What was once a massive source of tourist revenue for the state of Florida has only drawn more and more scrutiny recently, and it looks like that scrutiny might lead to an outright ban.
For decades now, orca whales (also known as "killer whales") have been a popular attraction in Florida, especially at the SeaWorld amusement park, where they're trained to perform shows for an adoring crowd. However, thanks to recent information revealed documentaries like Blackfish and other leaked facts about the park, it has come to light that these creatures are being kept in some pretty horrific conditions.
In response, SeaWorld officially announced last year that it would stop breeding orcas in their facilities, but for some people that wasn't enough. The orcas are still being trained to perform for food (and are denied it when they don't perform), and plenty of folks are demanding an end to this, as well as the official outlawing of orca breeding.
Well, it looks like their wish might be granted: the Florida House of Representatives has tabled a bill that would outlaw both the breeding of orcas and the performance of orca shows entirely...
The state of California actually introduced similar legislation years ago, which served as the inspiration for the one in Florida.
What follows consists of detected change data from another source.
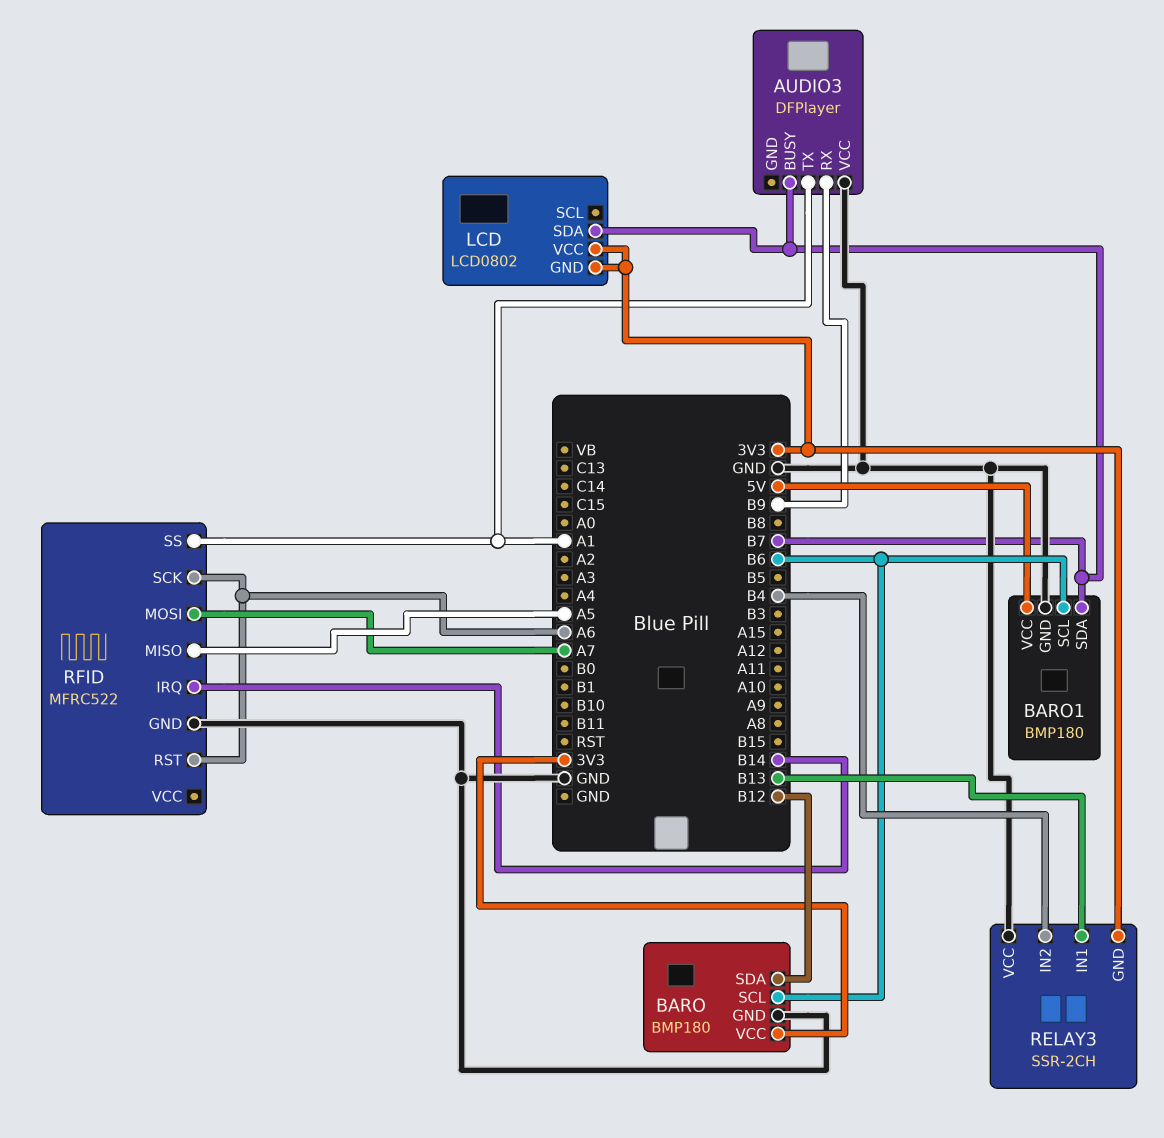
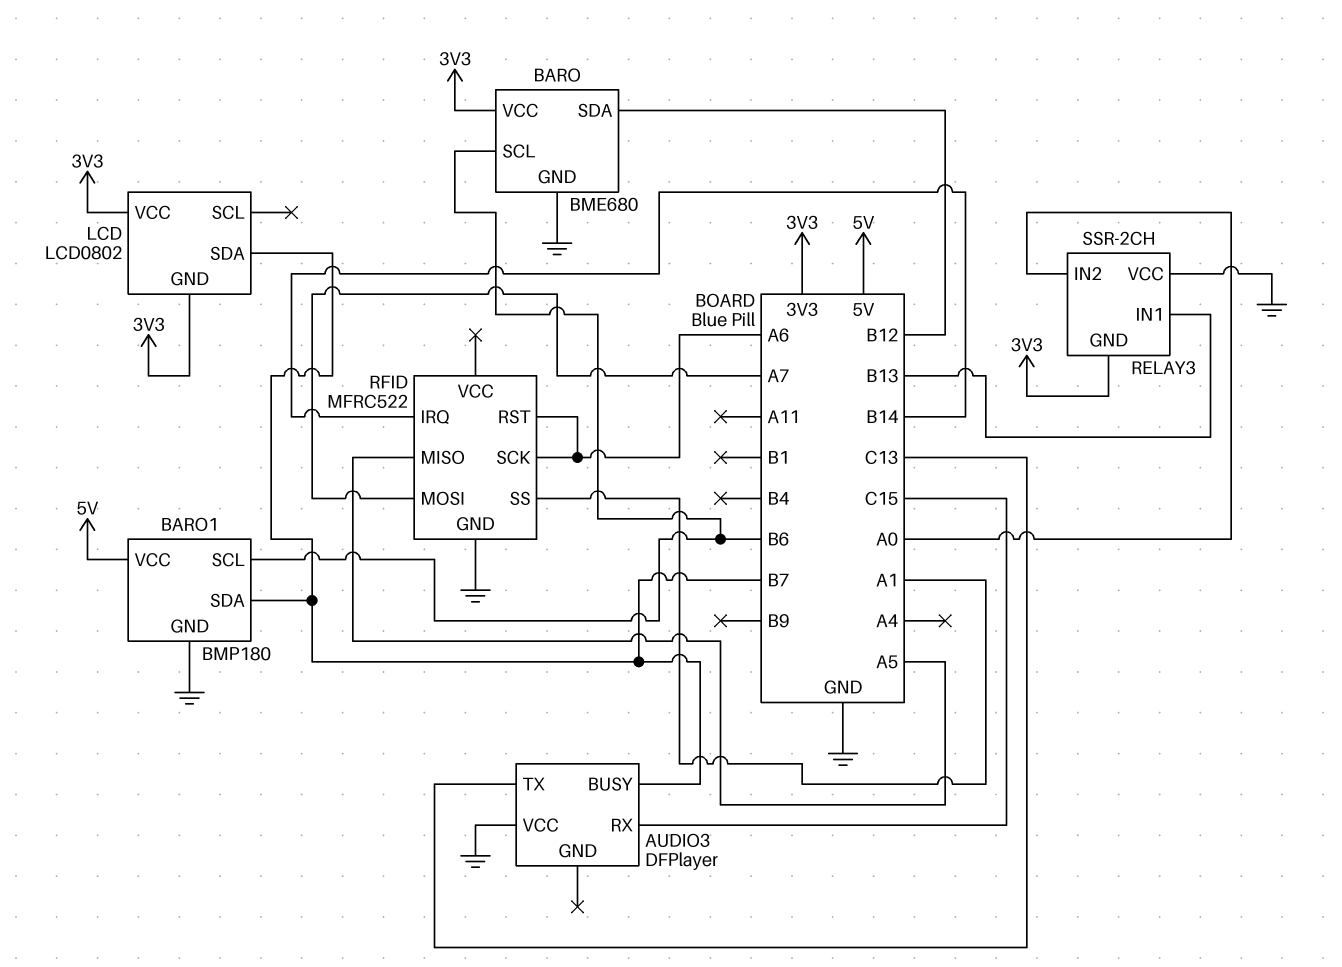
AUDIO3 pin RX: B9 -> C15
AUDIO3 pin TX: A1 -> C13
BARO: BMP180 -> BME680
RELAY3 pin IN2: B4 -> A0

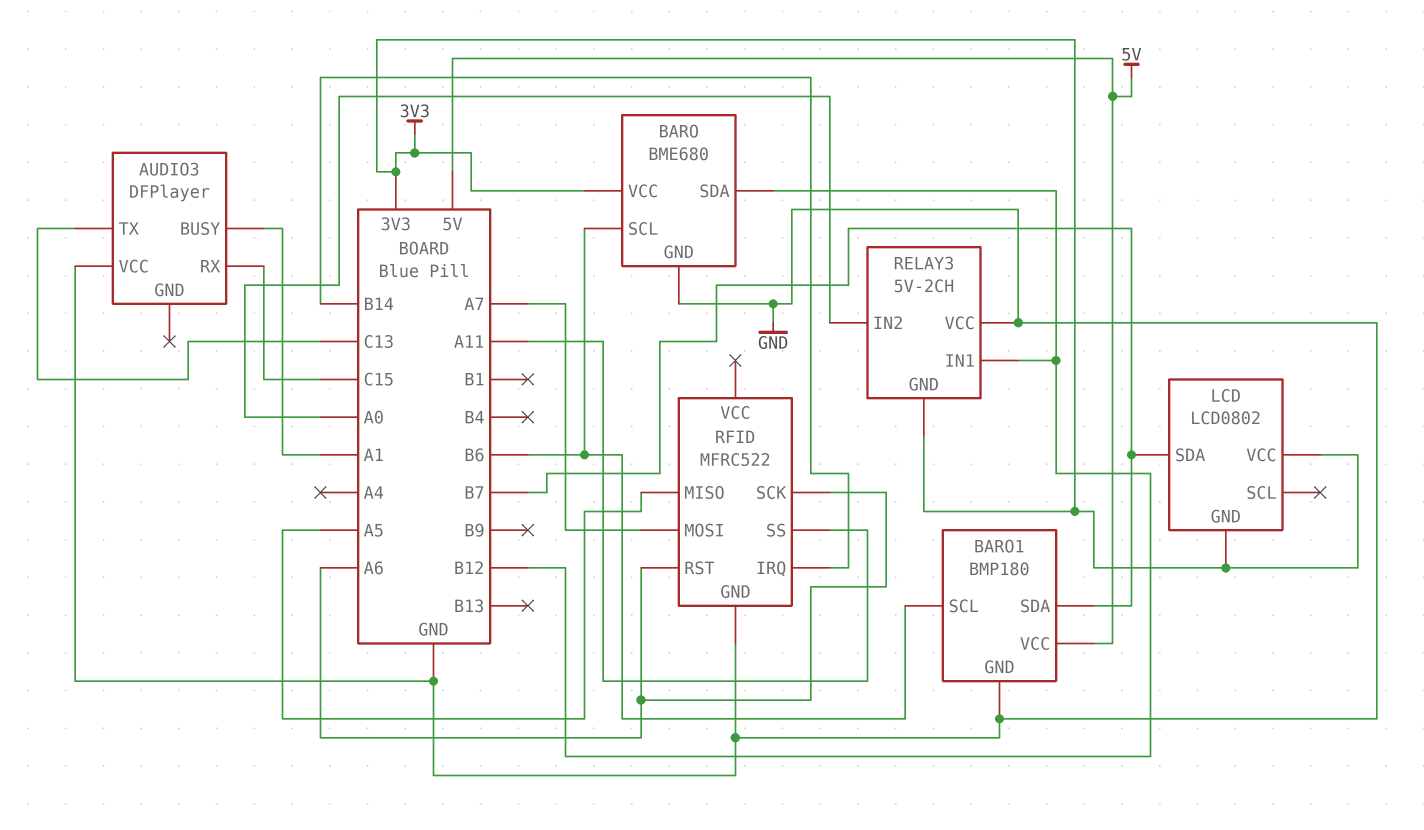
AUDIO3 pin BUSY: B7 -> A1
RELAY3: SSR-2CH -> 5V-2CH
RELAY3 pin IN1: B13 -> B12
RFID pin SS: A1 -> A11

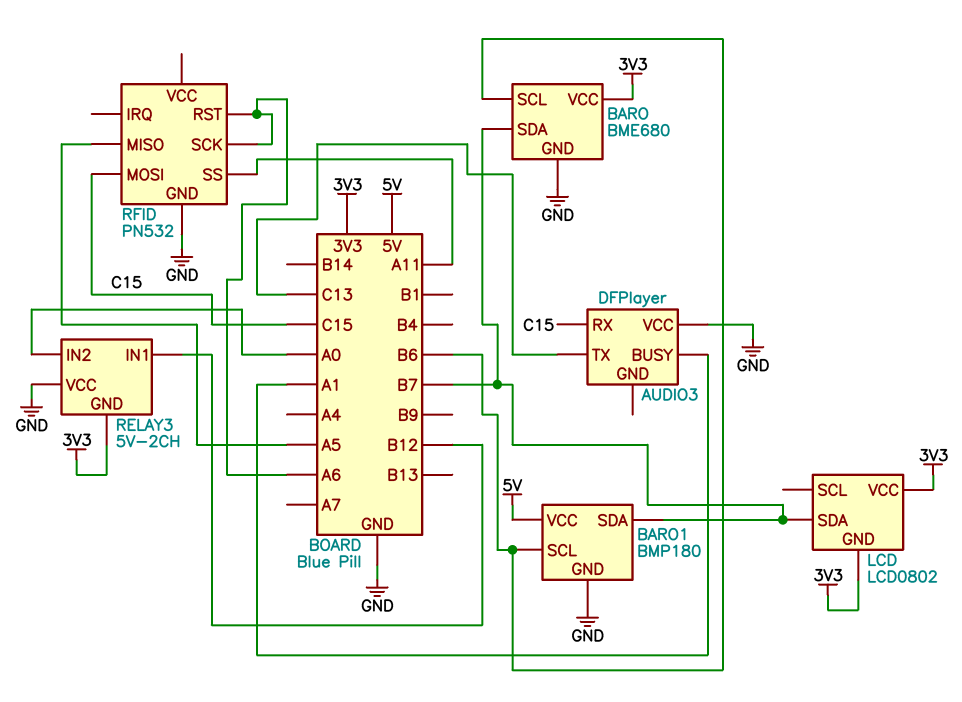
BARO pin SDA: B12 -> B7
RFID: MFRC522 -> PN532
RFID pin IRQ: B14 -> none
RFID pin MOSI: A7 -> C15

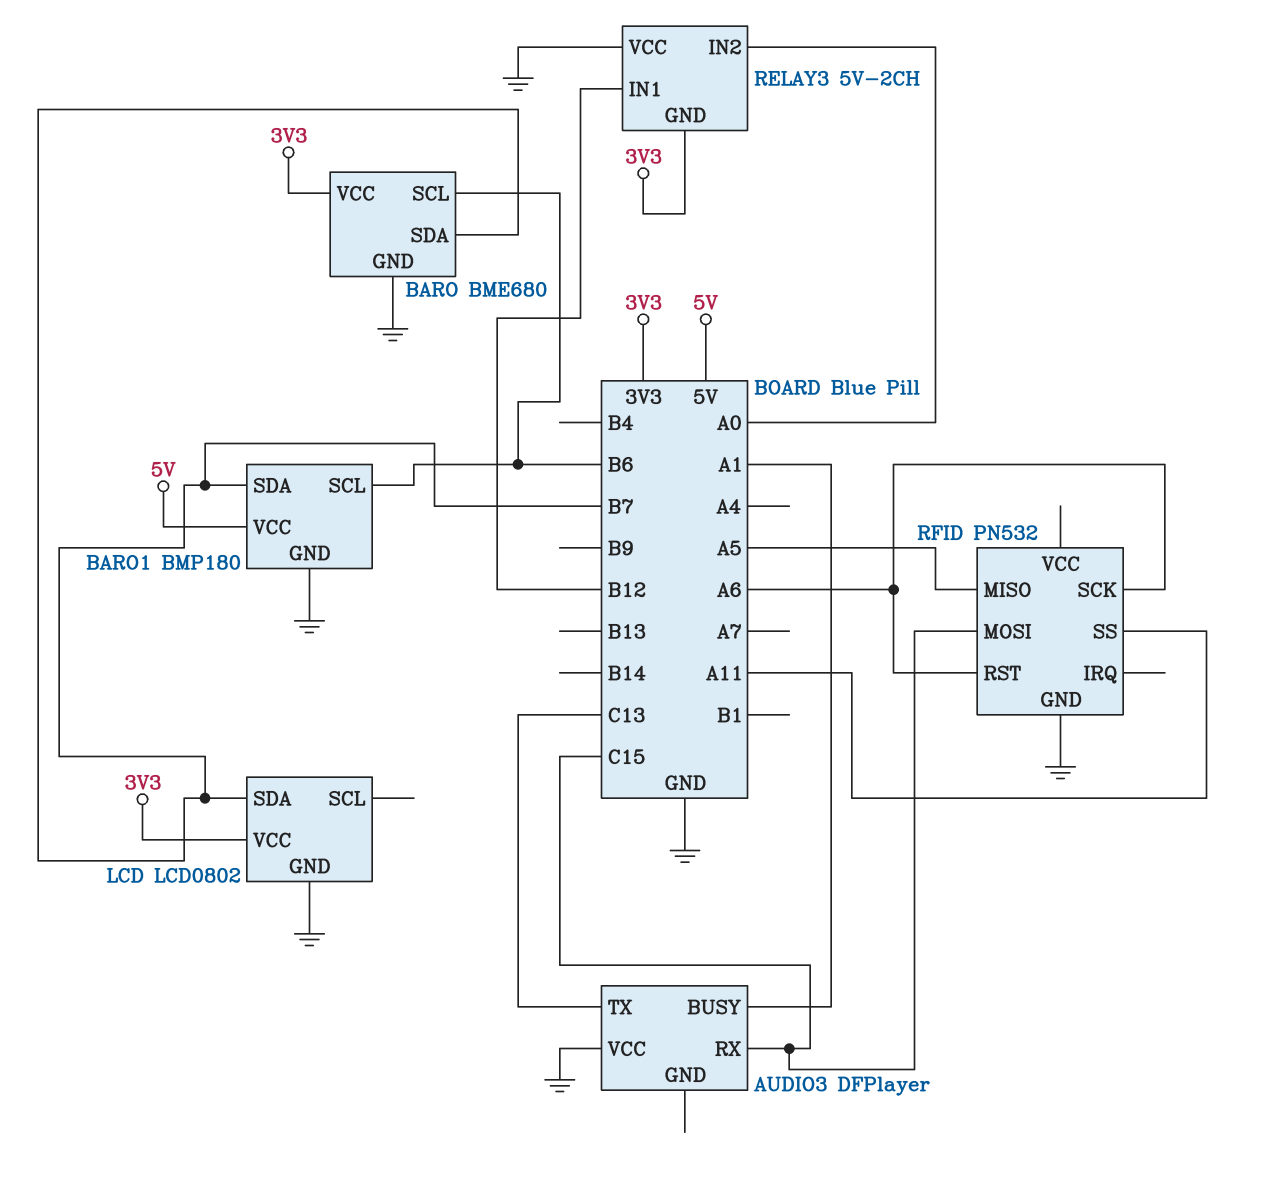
LCD pin GND: 3V3 -> GND

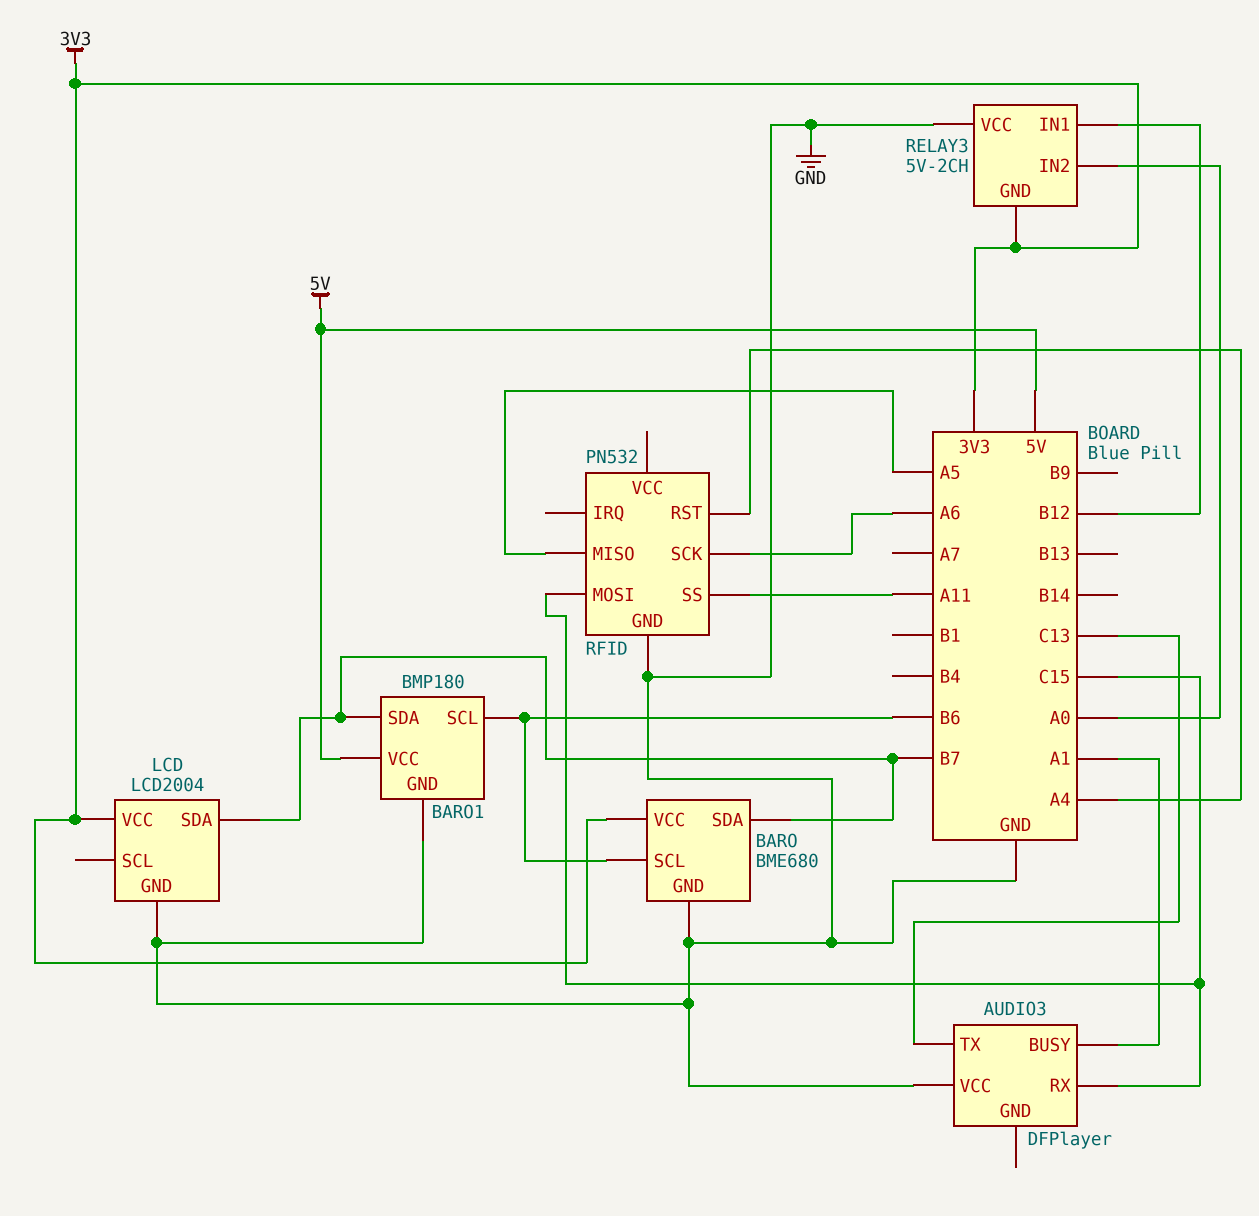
LCD: LCD0802 -> LCD2004
RFID pin RST: A6 -> A4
According to the Miami Herald:
"House Bill 1305 would make it illegal, beginning in July 2018, to hold an orca in captivity for entertainment purposes. It goes on to say that any orca located in the state on July 1, 2018, would be allowed to continue being held in captivity for entertainment purposes until December 31, 2019 — 'and may be used thereafter for educational presentations only.'"
SeaWorld is arguing that the bill is unnecessary, saying that:
“Given we’ve already made this change, the legislation is unneeded and distracts from the great work being done to positively impact Florida’s wildlife,” the company said in a statement. “We look forward to continuing our work with the Florida legislature, and conservation leaders throughout the state, on meaningful conservation and animal welfare initiatives.”
But Rep. Jared Moskowitz, who first tabled the bill, said it was important to hold SeaWorld accountable and draw a line in the sand in the event of future orca captures by other companies.
“I applaud them for their efforts, but they didn’t do that voluntarily, they did that because the public demanded them to do that and the business model has changed,” he said.